Showing posts with label Billy Joel. Show all posts
Showing posts with label Billy Joel. Show all posts

Monday, 3 May 2010

She's Always a Woman - thank you TV advertising

As a general rule I don’t dislike ad music because it has appeared in an advert, but because it has been chosen for a particular type of advert in the first place. Adverts for mobile phones and small cars usually go for the twee lo-fi alt-folk that I like to call ‘dancing squirrel’ music and which knaws away irritatingly inside your head. No better are the vacuous dreamscapes used to compliment the ridiculous melodrama of perfume films.

When covers are used, it’s often an indication that the film-makers couldn’t afford copyright of the original; a new young thing putting a cool gloss on a song that wasn’t so much of a classic in the first place or a new young thing ruining a perfectly good song.

But there are always happy exceptions to the rules, and John Lewis’ choice of Fyfe Dangerfield’s ‘She’s Always a Woman’ to accompany their film of a young girl’s life in full is one of those.
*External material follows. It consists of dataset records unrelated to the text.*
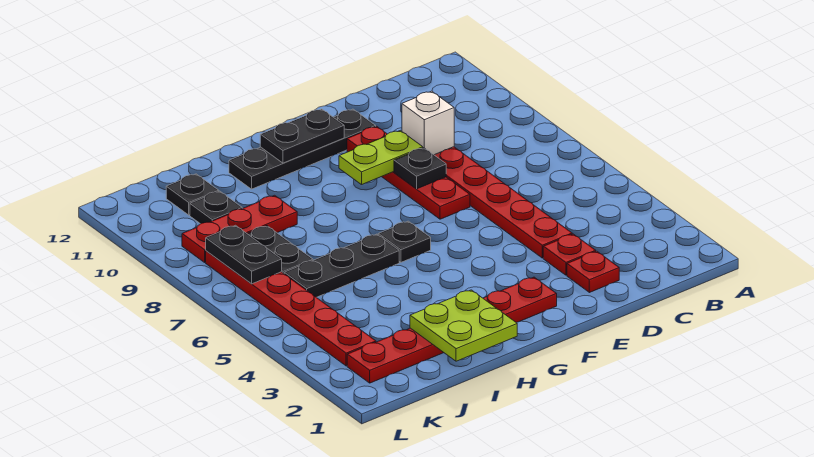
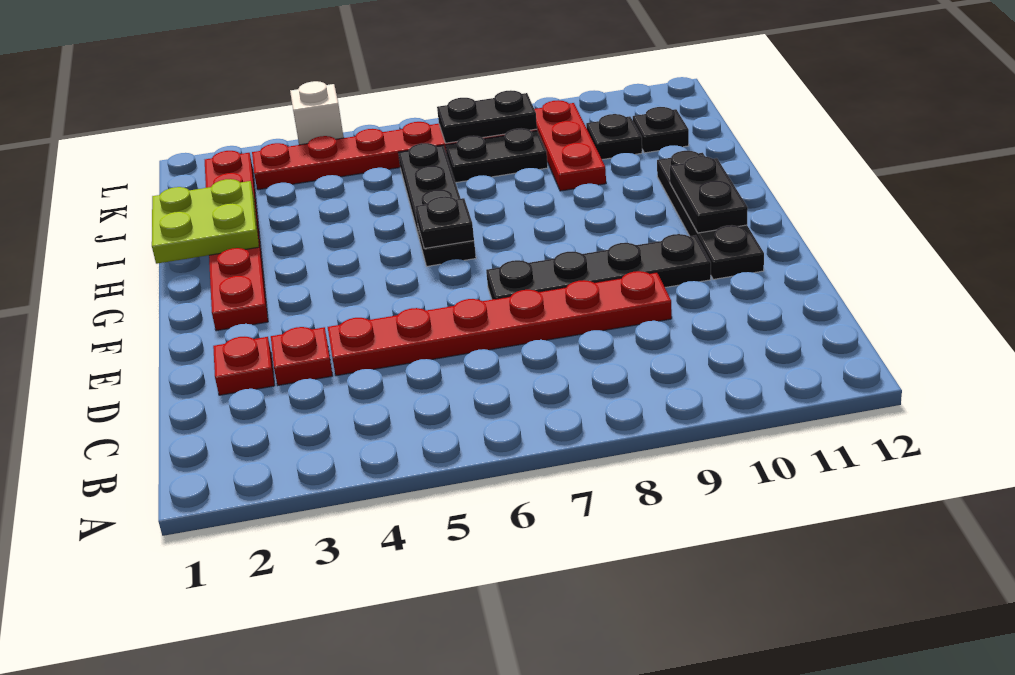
white 1x1 brick [402,91,454,155] -> white 1x1 brick moved to [290,81,344,145]
red 1x4 plate [347,126,470,219] -> black 1x4 plate [486,234,711,300]
black 1x1 plate [394,148,446,189] -> black 1x1 plate moved to [415,196,474,249]
lime 1x2 plate [339,130,423,185] -> none

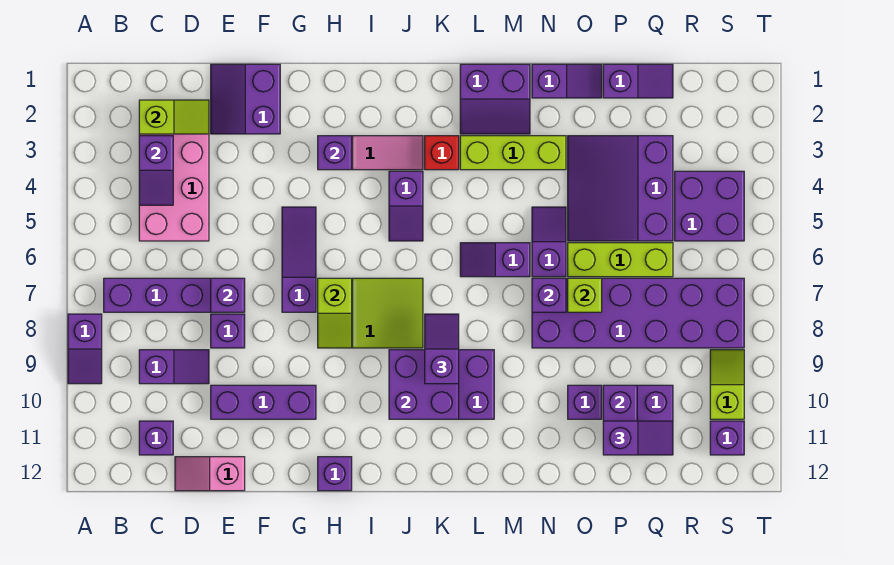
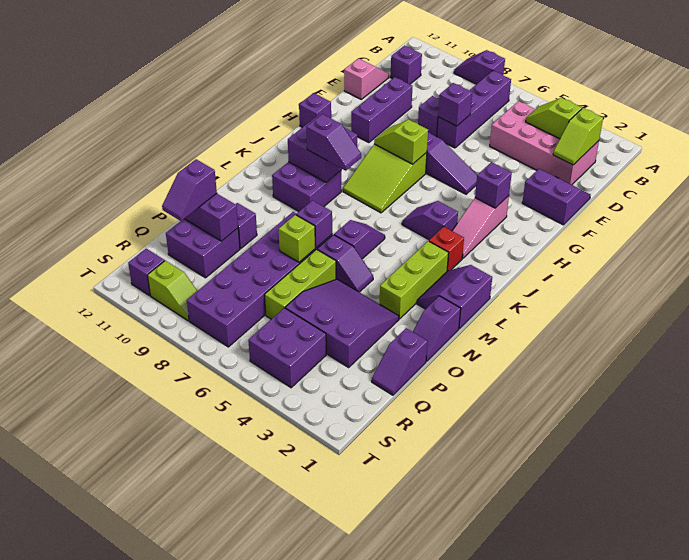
purple 1x2 slope [139,136,173,205] -> lime 1x2 slope [526,98,582,139]
purple 1x2 slope [139,350,209,384] -> none

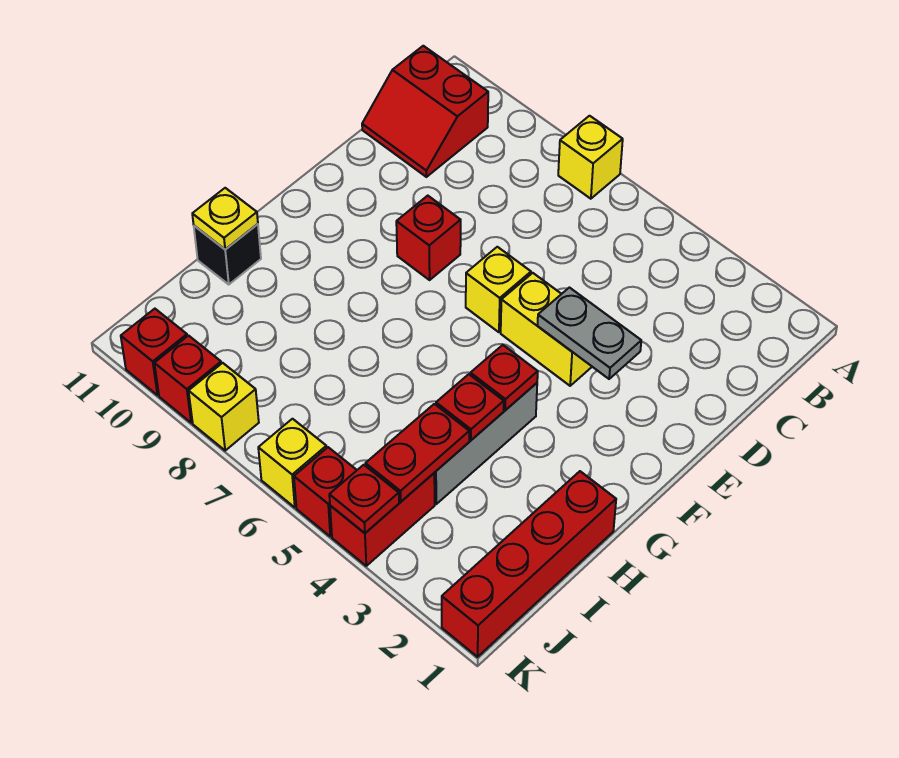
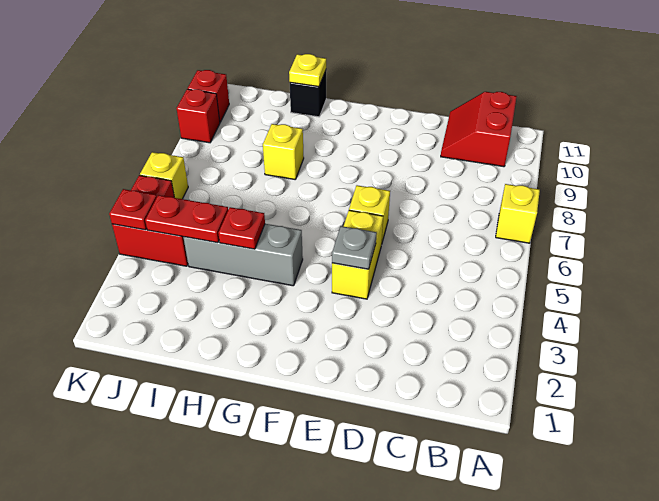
grey 1x2 plate [538,288,641,379] -> grey 1x1 plate [332,226,377,269]
red 1x1 brick [396,196,461,280] -> none
red 1x1 plate [470,345,538,410] -> none
red 1x4 brick [442,471,616,657] -> none
yellow 1x1 brick [189,363,259,450] -> yellow 1x1 brick moved to [263,124,304,179]

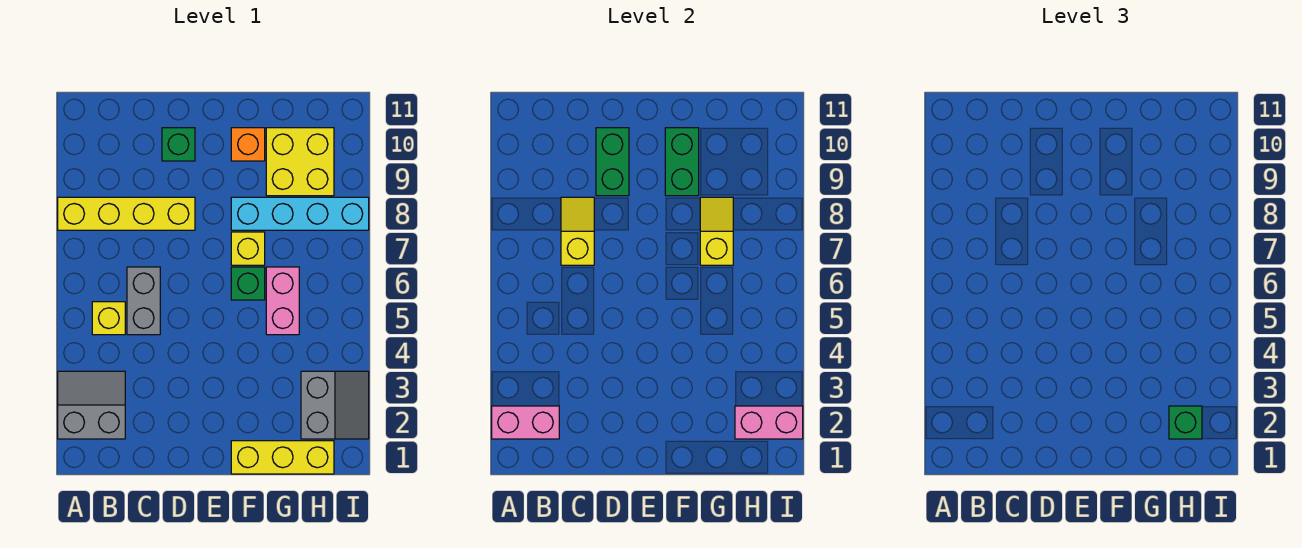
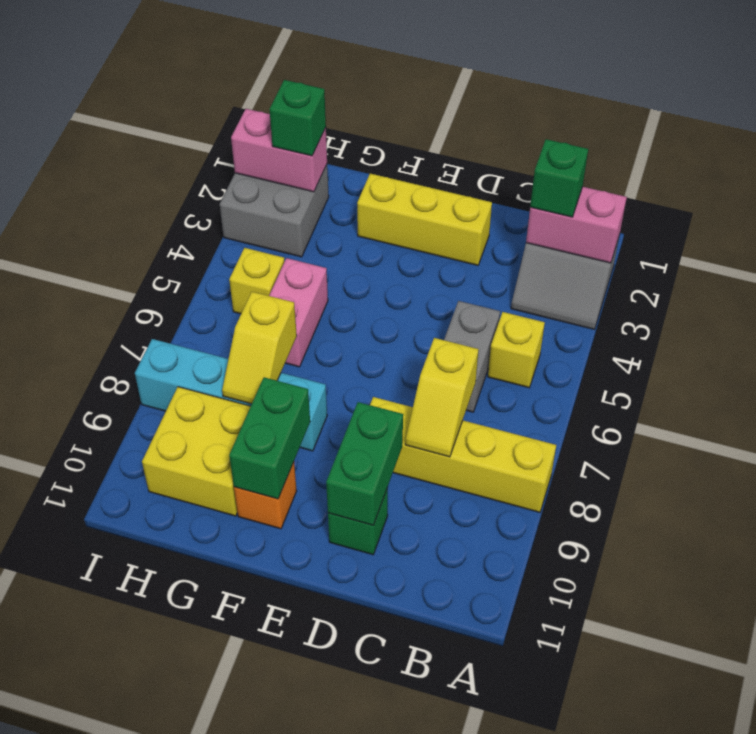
yellow 1x3 brick [231,441,334,474] -> yellow 1x3 brick moved to [357,174,492,265]
green 1x1 brick [231,267,265,300] -> green 1x1 brick moved to [530,139,588,217]
yellow 1x1 brick [231,232,265,265] -> yellow 1x1 brick moved to [229,248,285,314]
grey 2x2 slope [301,371,369,439] -> grey 2x2 brick [220,165,329,257]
I’d never heard the song before, but the advert struck me immediately as one with sincerity – or at least well-executed simulated sincerity – and the song as one with bittersweet depth.

I couldn’t get it out of my head, but after finding out that it was a cover of a Billy Joel song didn’t hold high hopes for the original. It’s pleasingly refreshing when my cynicism is proved unfounded.

Both versions of the song are beautiful, Fyfe’s more knowing but no less heart-felt – it could be his song – and Billy’s a charming discovery; innocent and folky, with a lovely flute accompaniment and of the 1970's singer/songwriter genre I’m so fond of.

It hasn’t made me want to shop at John Lewis - but I’m talking about it so that must be a win in itself - but it has made me add both songs to my current playlist.